- [Goal] Count the lines in the entries below that contain the string "http", and reply with the number alone.

- [Dataset excerpts]
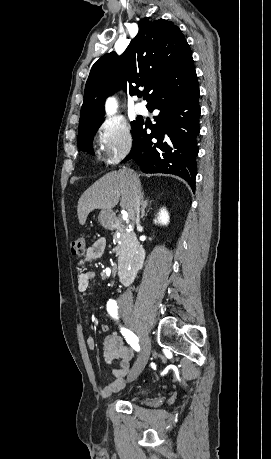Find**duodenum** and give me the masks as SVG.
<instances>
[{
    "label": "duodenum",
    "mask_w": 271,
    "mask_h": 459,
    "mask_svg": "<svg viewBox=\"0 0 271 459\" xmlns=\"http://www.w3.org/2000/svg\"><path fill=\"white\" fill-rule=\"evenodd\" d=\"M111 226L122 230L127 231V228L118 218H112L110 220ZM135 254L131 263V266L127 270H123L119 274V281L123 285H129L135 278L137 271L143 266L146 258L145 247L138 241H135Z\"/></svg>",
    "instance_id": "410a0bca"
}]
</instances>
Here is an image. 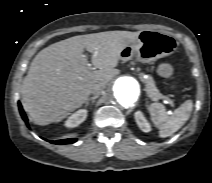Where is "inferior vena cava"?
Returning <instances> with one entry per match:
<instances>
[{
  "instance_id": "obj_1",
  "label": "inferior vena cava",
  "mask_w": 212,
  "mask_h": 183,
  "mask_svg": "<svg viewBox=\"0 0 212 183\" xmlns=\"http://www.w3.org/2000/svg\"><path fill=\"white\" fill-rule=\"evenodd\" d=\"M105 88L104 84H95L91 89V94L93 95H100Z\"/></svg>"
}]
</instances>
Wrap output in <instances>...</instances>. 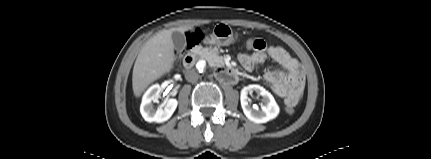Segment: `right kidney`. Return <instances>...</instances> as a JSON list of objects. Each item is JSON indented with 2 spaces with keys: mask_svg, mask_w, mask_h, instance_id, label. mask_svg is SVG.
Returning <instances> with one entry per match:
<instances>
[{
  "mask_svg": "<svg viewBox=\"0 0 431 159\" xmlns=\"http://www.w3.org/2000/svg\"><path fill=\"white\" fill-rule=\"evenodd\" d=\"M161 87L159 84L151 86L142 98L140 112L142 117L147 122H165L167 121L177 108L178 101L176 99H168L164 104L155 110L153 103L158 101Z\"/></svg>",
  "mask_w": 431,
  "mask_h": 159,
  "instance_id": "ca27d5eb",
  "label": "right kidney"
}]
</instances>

...

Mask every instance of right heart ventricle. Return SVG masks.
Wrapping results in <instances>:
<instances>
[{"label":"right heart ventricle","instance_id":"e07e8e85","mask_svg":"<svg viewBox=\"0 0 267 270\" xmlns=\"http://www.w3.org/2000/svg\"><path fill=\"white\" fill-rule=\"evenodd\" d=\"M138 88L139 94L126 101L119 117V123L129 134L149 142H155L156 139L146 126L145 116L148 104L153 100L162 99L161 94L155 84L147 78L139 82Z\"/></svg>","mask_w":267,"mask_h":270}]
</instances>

- [Output of the exercise] 4